Messen können 365 Tage im Jahr stattfinden, und zwar im Internet. Wir werden einen Teil der Messekapazität ins Internet stellen und virtuelle Messen organisieren.

Der Berliner Haushalt hat ein Milliardendefizit. Ende Mai muss ein Nachtragshaushalt vorgelegt werden. Wie weit ist die Wirtschaftsförderung von der Haushaltssperre betroffen? Werden Fördermittel ausgezahlt?

Der Finanzsenator hat meiner Bitte entsprochen, dass wir 50 Prozent der Fördermittel ausreichen dürfen. Viele Anträge wurden vor der Haushaltssperre gestellt.
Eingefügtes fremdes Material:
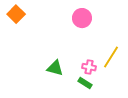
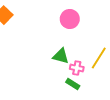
green triangle: (55, 68) -> (61, 56), moved

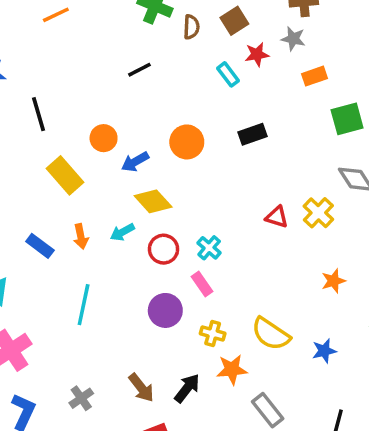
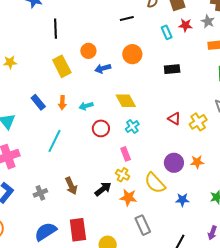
black line: (139, 70) -> (127, 18), moved
orange circle: (187, 142) -> (132, 54), moved
yellow diamond: (153, 201) -> (126, 101), moved
red circle: (164, 249) -> (101, 128), moved
pink rectangle: (202, 284) -> (126, 154), moved
purple circle: (165, 310) -> (174, 163), moved
brown arrow: (141, 388) -> (71, 186), moved
black arrow: (187, 388) -> (103, 189), moved

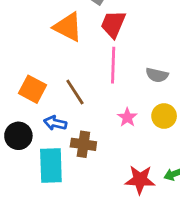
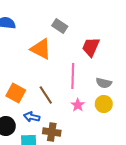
red trapezoid: (113, 24) -> (91, 47), moved
yellow circle: (164, 116) -> (104, 104), moved
pink star: (127, 117) -> (78, 105), moved

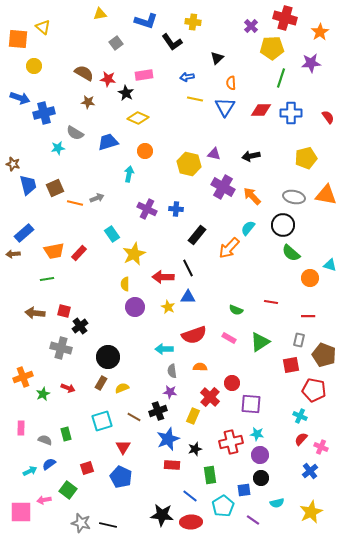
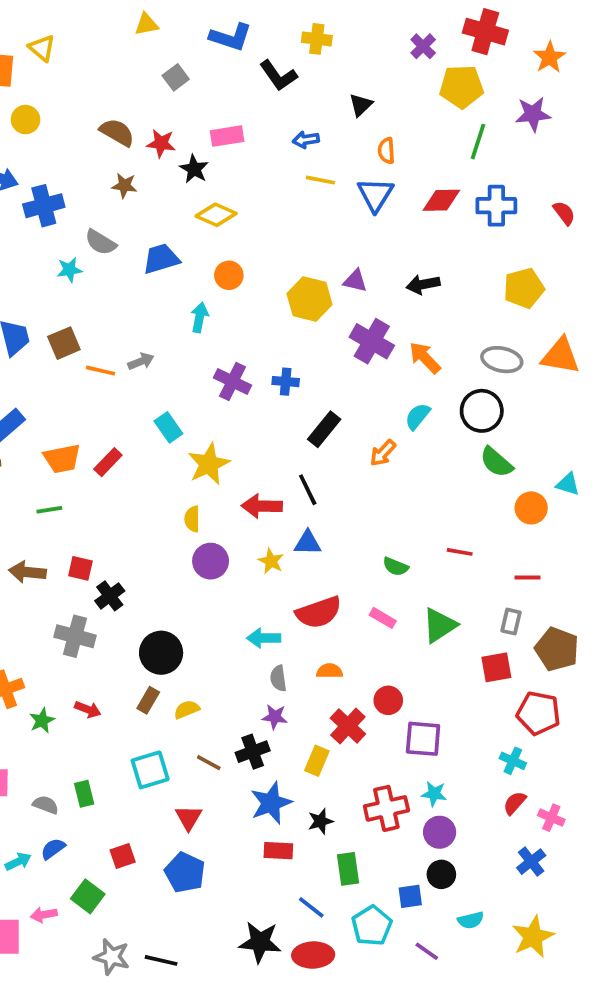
orange arrow: (229, 248) -> (383, 453), size x0.7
Der Wirtschaftsetat ist sowieso atypisch: Bei einem Umfang von zwei Milliarden Mark ist er nur mit disponiblen Landesmitteln über 170 Millionen Mark ausgestattet. Alle anderen Mittel fließen aus EU- und Bundestöpfen. Jede Mark, die ich aus Landesmitteln einspare, bedeutet, dass zwischen fünf und acht Mark aus den anderen Töpfen nicht eingesetzt werden können.

Was heißt das konkret? Bleiben Förderanträge liegen?

Wir versuchen, die Förderprogramme zu mixen. Für den Investor spielt es keine Rolle, woher er das Geld bekommt. Allerdings: Wir können zurzeit teilweise Bewilligungen nicht aussprechen. Die 50-Prozent-Marke ist nämlich weitestgehend erreicht.